Le Rêve

Le Rêve (paragraphe n°814)

Chapitre XI

Alors, ce fut pitoyable, Angélique aima en désespérée, se débattit dans cet amour sans espoir, qu'elle ne pouvait tuer. Toujours, elle voulait courir à Félicien, le reconquérir en se jetant à son cou ; et, toujours, la bataille recommençait. Parfois, elle croyait avoir vaincu, il se faisait un grand silence en elle, il lui semblait se voir, comme elle aurait vu une étrangère, toute petite, toute froide, agenouillée en fille obéissante, dans l'humilité du renoncement : ce n'était plus elle, c'était la fille sage qu'elle devenait, que le milieu et l'éducation avaient faite.Puis, un flot de sang montait, l'étourdissait ; sa belle santé, sa jeunesse ardente galopaient en cavales échappées ; et elle se retrouvait avec son orgueil et sa passion, toute à l'inconnu violent de son origine.
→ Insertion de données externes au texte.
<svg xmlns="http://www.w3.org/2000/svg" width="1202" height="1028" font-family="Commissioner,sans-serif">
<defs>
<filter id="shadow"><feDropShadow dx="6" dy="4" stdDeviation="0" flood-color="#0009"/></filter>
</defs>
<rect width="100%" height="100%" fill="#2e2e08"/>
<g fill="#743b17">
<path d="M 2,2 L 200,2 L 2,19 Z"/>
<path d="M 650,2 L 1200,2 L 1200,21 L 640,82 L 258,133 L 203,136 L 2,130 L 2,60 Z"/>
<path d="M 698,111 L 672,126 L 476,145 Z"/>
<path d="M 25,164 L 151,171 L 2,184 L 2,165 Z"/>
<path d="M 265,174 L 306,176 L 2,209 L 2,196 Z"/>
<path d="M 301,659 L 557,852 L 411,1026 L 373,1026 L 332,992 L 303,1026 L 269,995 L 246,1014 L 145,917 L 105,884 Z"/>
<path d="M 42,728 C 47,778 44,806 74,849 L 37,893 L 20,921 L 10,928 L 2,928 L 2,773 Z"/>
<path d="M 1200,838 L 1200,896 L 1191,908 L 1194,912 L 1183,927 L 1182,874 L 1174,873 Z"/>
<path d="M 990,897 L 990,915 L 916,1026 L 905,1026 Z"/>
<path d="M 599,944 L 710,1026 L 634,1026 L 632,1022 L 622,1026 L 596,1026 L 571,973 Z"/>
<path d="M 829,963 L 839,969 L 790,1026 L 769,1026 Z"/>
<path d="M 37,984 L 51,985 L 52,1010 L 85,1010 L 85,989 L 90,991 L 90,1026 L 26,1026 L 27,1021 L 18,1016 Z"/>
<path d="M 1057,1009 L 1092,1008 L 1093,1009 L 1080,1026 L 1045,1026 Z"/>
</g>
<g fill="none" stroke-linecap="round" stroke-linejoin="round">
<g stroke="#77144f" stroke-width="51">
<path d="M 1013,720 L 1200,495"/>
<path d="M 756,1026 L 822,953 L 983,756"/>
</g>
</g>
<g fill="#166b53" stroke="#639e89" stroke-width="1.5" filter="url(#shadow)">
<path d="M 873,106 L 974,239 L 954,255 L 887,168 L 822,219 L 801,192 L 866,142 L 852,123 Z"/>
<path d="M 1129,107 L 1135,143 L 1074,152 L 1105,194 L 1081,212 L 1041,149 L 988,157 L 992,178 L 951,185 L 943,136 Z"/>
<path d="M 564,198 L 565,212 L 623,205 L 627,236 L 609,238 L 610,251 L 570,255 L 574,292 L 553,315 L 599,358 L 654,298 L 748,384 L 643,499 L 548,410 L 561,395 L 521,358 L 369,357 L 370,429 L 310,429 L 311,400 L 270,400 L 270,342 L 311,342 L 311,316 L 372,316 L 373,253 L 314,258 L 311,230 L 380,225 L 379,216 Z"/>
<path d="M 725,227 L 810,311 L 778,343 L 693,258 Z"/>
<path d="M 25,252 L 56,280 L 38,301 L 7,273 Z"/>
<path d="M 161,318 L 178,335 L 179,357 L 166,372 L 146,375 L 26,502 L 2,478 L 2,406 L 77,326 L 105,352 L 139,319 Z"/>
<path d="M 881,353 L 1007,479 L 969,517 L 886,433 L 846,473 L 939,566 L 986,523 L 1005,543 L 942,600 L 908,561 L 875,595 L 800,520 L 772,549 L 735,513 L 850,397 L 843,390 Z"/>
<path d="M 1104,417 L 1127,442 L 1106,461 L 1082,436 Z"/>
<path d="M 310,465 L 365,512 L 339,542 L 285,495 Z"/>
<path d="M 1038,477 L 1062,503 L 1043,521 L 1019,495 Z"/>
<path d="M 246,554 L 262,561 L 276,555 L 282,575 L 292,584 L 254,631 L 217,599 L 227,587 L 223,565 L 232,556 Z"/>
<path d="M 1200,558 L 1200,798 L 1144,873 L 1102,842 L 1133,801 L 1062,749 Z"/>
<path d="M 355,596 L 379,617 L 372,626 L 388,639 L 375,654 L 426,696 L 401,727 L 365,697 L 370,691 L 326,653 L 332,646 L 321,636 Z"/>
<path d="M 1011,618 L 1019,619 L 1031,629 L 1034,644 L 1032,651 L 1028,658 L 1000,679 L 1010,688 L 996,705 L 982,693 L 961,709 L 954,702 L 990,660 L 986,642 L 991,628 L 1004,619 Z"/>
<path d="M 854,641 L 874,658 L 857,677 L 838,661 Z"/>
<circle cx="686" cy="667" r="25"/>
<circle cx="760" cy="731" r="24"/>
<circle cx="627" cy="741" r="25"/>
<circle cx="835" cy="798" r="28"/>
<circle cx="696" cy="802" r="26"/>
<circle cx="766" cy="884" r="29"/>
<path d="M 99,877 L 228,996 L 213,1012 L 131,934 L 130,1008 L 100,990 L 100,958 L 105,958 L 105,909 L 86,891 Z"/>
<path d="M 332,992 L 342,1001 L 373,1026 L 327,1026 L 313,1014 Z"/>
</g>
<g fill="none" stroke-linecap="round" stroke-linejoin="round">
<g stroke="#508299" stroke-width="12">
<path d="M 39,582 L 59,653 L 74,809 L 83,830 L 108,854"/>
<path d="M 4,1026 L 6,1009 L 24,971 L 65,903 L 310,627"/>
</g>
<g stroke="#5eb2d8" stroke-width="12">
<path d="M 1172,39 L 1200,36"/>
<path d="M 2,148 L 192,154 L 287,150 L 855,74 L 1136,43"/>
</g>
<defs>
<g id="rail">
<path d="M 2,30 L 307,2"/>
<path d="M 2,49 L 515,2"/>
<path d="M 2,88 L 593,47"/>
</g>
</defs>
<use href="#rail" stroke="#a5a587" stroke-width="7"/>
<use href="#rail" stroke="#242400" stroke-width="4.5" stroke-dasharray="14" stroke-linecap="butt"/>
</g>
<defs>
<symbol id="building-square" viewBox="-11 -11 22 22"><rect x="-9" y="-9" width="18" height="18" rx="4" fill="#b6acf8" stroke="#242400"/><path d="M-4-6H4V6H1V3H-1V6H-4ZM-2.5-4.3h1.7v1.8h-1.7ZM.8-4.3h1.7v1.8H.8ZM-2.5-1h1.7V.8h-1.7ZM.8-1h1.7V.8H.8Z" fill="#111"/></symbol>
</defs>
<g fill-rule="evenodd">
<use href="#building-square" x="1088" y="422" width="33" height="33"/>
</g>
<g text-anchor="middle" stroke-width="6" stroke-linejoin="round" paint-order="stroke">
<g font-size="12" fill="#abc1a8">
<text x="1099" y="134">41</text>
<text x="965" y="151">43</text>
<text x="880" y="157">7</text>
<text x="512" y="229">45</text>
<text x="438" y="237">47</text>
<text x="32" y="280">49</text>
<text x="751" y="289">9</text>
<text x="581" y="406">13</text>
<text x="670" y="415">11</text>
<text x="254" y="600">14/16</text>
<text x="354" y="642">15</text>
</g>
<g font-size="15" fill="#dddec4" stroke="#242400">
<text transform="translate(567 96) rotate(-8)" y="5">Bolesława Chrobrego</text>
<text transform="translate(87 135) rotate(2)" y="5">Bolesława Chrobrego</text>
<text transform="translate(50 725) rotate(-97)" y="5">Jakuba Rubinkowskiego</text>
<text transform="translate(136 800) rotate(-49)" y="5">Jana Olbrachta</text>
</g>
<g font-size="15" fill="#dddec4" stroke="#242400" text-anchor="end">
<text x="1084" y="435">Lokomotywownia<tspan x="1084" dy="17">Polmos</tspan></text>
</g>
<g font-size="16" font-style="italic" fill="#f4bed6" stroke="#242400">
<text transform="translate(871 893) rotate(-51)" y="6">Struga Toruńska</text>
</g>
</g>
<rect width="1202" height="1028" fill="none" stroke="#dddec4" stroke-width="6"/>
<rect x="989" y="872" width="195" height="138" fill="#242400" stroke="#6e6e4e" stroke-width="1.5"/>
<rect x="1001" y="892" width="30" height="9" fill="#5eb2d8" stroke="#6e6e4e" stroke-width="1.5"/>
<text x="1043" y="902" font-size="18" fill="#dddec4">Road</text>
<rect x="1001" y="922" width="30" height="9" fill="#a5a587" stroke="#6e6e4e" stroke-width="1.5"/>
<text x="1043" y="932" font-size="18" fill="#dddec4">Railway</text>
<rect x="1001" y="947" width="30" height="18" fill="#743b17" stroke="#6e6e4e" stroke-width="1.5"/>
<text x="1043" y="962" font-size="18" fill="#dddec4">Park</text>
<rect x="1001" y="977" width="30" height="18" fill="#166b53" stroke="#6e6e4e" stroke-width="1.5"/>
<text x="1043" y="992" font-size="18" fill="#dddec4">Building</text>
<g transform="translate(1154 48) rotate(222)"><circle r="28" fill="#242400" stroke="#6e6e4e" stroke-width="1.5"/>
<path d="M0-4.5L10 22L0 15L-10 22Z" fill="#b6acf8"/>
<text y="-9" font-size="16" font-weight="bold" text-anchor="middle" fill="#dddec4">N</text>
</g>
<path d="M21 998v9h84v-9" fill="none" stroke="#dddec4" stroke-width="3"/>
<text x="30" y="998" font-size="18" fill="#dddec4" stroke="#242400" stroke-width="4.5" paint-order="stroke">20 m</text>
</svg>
Pourquoi donc aurait-elle obéi ? Il n'y avait pas de devoir, il n'y avait que le libre désir. Déjà, elle apprêtait sa fuite, calculait l'heure favorable pour forcer la grille du jardin de l'Evêché. Mais, déjà aussi, l'angoisse revenait, un sourd malaise, le tourment du doute. Si elle cédait au mal, elle en aurait l'éternel remords. Des heures, des heures abominables se passaient, au milieu de cette incertitude du parti à prendre, sous ce vent de tempête qui, sans cesse, la rejetait de la révolte de son amour à l'horreur de la faute. Et elle sortait affaiblie de chaque victoire sur son cœur.